P.S.: Das Notaufnahmelager Gießen (was Musca wohl meint), beherbergt z. Zt. 5000 Asylanten, Gießen wehrt sich, aber es werden wohl noch mehr werden.
Zur Erläuterung: Gießen hat 2 Asylunterkünfte, dass kleinere Erstaufnahmelager und das frühere US-Depot, ein riesiges Gelände mit alten Kasernenbauten. Auf dieses Gelände bezogen sich meine Angaben von 3500-4000 Personen. Aber auch dort ist aus Platzmangel ein Teil der Menschen in riesigen Zelten untergebracht, abgeteilt durch einfache Stoffbahnen, wohl um ein Mindestmaß an Intimsphäre zu ermöglichen.

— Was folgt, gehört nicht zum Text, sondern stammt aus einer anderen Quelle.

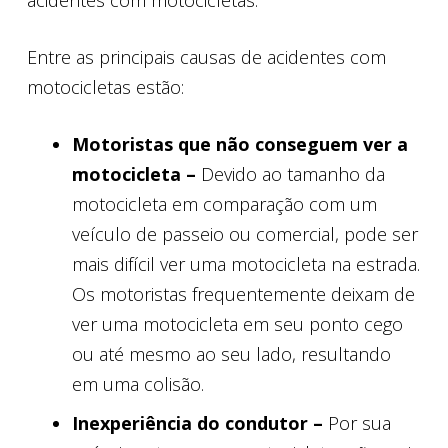
acidentes com motocicletas.
Entre as principais causas de acidentes com
motocicletas estão:
Motoristas que não conseguem ver a
motocicleta –
Devido ao tamanho da
motocicleta em comparação com um
veículo de passeio ou comercial, pode ser
mais difícil ver uma motocicleta na estrada.
Os motoristas frequentemente deixam de
ver uma motocicleta em seu ponto cego
ou até mesmo ao seu lado, resultando
em uma colisão.
Inexperiência do condutor –
Por sua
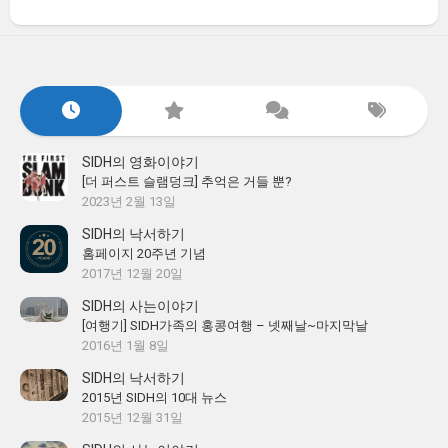
SIDH의 영화이야기
[더 퍼스트 슬램덩크] 추억은 거들 뿐?
2023년 2월 13일
SIDH의 낙서하기
홈페이지 20주년 기념
2017년 12월 20일
SIDH의 사는이야기
[여행기] SIDH가족의 홍콩여행 – 넷째날~마지막날
2016년 1월 8일
SIDH의 낙서하기
2015년 SIDH의 10대 뉴스
2015년 12월 31일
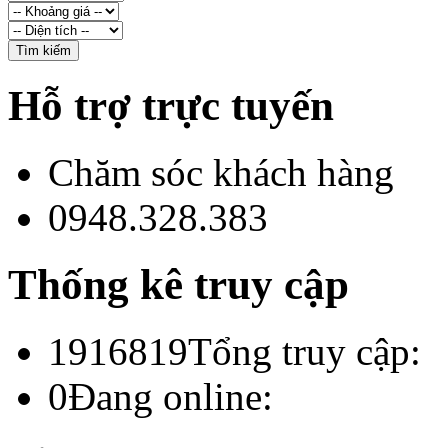
Hỗ trợ trực tuyến
Chăm sóc khách hàng
0948.328.383
Thống kê truy cập
1916819
Tổng truy cập:
0
Đang online:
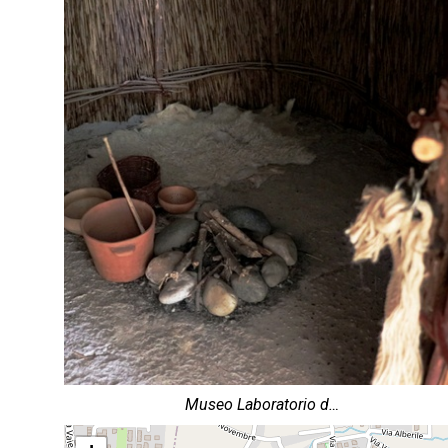
Museo Laboratorio d…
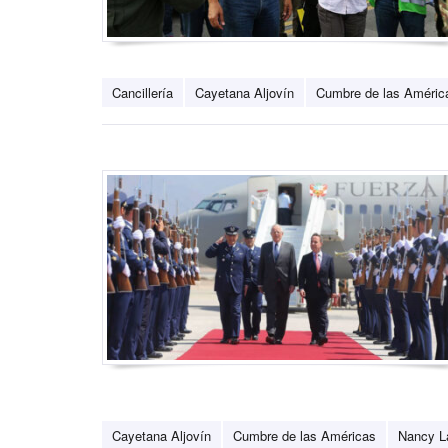
Cancillería
Cayetana Aljovín
Cumbre de las Améric
Cayetana Aljovín
Cumbre de las Américas
Nancy L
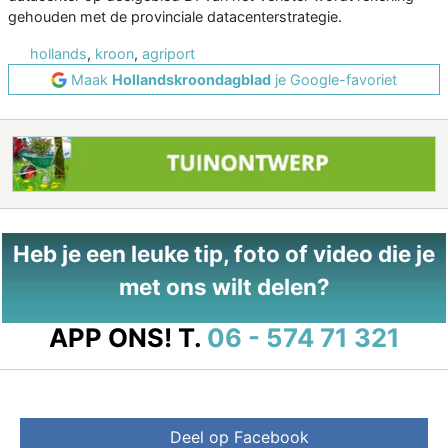
gehouden met de provinciale datacenterstrategie.
hollands
,
kroon
,
agriport
Maak
Hollandskroondagblad
je Google-favoriet
Heb je een leuke tip, foto of video die je
met ons wilt delen?
APP ONS!
T.
06 - 574 71 321
Deel op Facebook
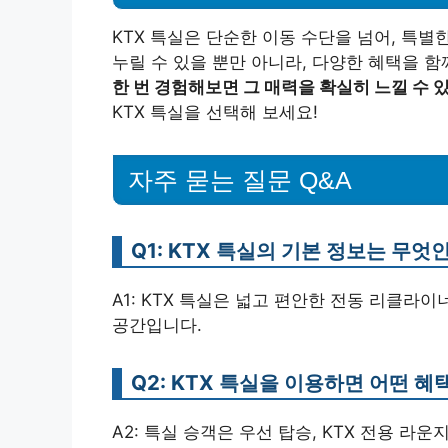
KTX 특실은 단순한 이동 수단을 넘어, 특별
누릴 수 있을 뿐만 아니라, 다양한 혜택을 함
한 번 경험해보면 그 매력을 확실히 느낄 수 
KTX 특실을 선택해 보세요!
자주 묻는 질문 Q&A
Q1: KTX 특실의 기본 정보는 무엇
A1: KTX 특실은 넓고 편안한 전동 리클라
공간입니다.
Q2: KTX 특실을 이용하면 어떤 혜
A2: 특실 승객은 우선 탑승, KTX 전용 라운지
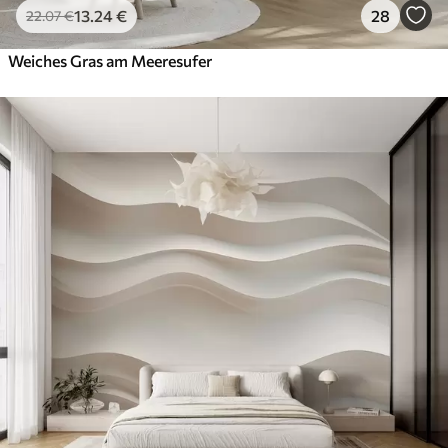
13
.24
€
28
22
.07
€
Weiches Gras am Meeresufer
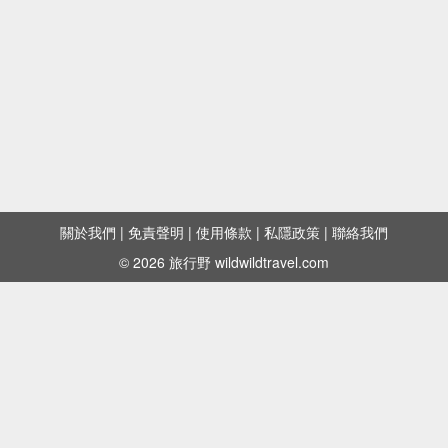
關於我們
|
免責聲明
|
使用條款
|
私隱政策
|
聯絡我們
© 2026 旅行野 wildwildtravel.com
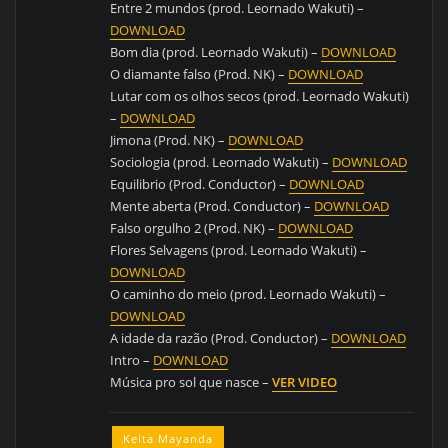
Entre 2 mundos (prod. Leornado Wakuti) –
DOWNLOAD
Bom dia (prod. Leornado Wakuti) –
DOWNLOAD
O diamante falso (Prod. NK) –
DOWNLOAD
Lutar com os olhos secos (prod. Leornado Wakuti)
–
DOWNLOAD
Jimona (Prod. NK) –
DOWNLOAD
Sociologia (prod. Leornado Wakuti) –
DOWNLOAD
Equilibrio (Prod. Conductor) –
DOWNLOAD
Mente aberta (Prod. Conductor) –
DOWNLOAD
Falso orgulho 2 (Prod. NK) –
DOWNLOAD
Flores Selvagens (prod. Leornado Wakuti) –
DOWNLOAD
O caminho do meio (prod. Leornado Wakuti) –
DOWNLOAD
A idade da razão (Prod. Conductor) –
DOWNLOAD
Intro –
DOWNLOAD
Música pro sol que nasce –
VER VIDEO
Keita Mayanda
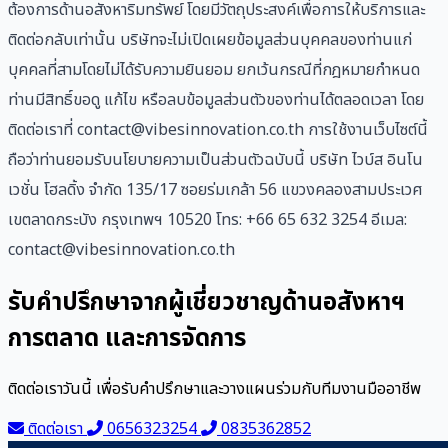
ต้องการด้านอสังหาริมทรัพย์ โดยมีวัตถุประสงค์เพื่อการให้บริการและ
ติดต่อกลับเท่านั้น บริษัทจะไม่เปิดเผยข้อมูลส่วนบุคคลของท่านแก่
บุคคลที่สามโดยไม่ได้รับความยินยอม ยกเว้นกรณีที่กฎหมายกำหนด
ท่านมีสิทธิ์ขอดู แก้ไข หรือลบข้อมูลส่วนตัวของท่านได้ตลอดเวลา โดย
ติดต่อเราที่ contact@vibesinnovation.co.th การใช้งานเว็บไซต์นี้
ถือว่าท่านยอมรับนโยบายความเป็นส่วนตัวฉบับนี้ บริษัท ไวบ์ส อินโน
เวชั่น โฮลดิ้ง จำกัด 135/17 ซอยร่มเกล้า 56 แขวงคลองสามประเวศ
เขตลาดกระบัง กรุงเทพฯ 10520 โทร: +66 65 632 3254 อีเมล:
contact@vibesinnovation.co.th
รับคำปรึกษาจากผู้เชี่ยวชาญด้านอสังหาฯ
การตลาด และการจัดการ
ติดต่อเราวันนี้ เพื่อรับคำปรึกษาและวางแผนร่วมกับทีมงานมืออาชีพ
ติดต่อเรา
0656323254
0835362852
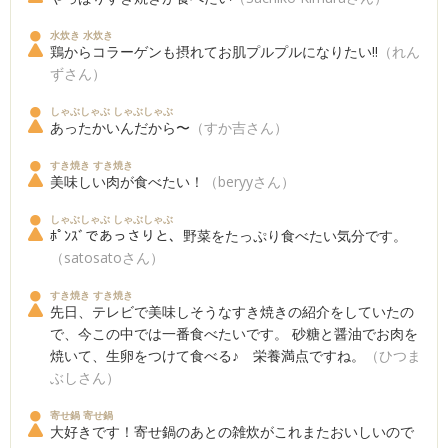
水炊き 水炊き
鶏からコラーゲンも摂れてお肌プルプルになりたい!!
（れん
ずさん）
しゃぶしゃぶ しゃぶしゃぶ
あったかいんだから〜
（すか吉さん）
すき焼き すき焼き
美味しい肉が食べたい！
（beryyさん）
しゃぶしゃぶ しゃぶしゃぶ
ﾎﾟﾝｽﾞであっさりと、野菜をたっぷり食べたい気分です。
（satosatoさん）
すき焼き すき焼き
先日、テレビで美味しそうなすき焼きの紹介をしていたの
で、今この中では一番食べたいです。 砂糖と醤油でお肉を
焼いて、生卵をつけて食べる♪ 栄養満点ですね。
（ひつま
ぶしさん）
寄せ鍋 寄せ鍋
大好きです！寄せ鍋のあとの雑炊がこれまたおいしいので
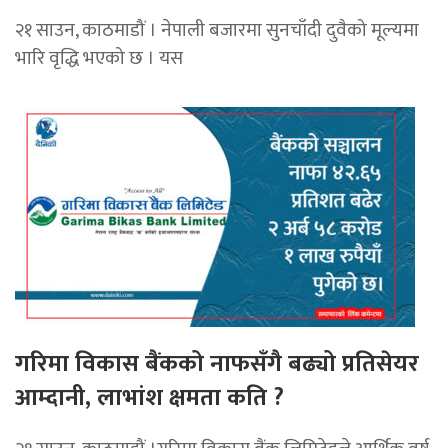
२१ साउन, काठमाडौं । नेपाली बजारमा सुनचाँदी दुवैको मूल्यमा
भारि वृद्धि भएको छ । यस
गरिमा विकास बैंकको नाफसँगै बढ्यो प्रतिसेयर
आम्दानी, लाभांश क्षमता कति ?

Wie es ist, bei dieser Witterung mit mehreren hundert Menschen in einem Zelt zu hausen, wie die hygienischen Bedingungen aussehen.......ich überlasse es der Phantasie des geneigtem Lesers.
@Status-quo-fan: die aktuelle Belegzahl lässt sich leicht ermitteln, es ist keine "Scheißhausparole", wurde ja auch hier bereits mehrfach bestätigt. Weiterhin geht es auch nicht um Migranten, ich bin selber einer, sondern um Asylanten in einer prekären Situation. Der Filialleiter (auch Migrant !!!) sprach von einem sprunghaften sehr hohem Anstieg der Diebstahlsrate in dieser Filiale seit Bestehen der Asyleinrichtung. Das ist nicht vermutet oder gefühlt, sondern mit einfachen kaufmänischem Wissen ermittelbar.
primusinterparus: Verstehe die Antwort nicht.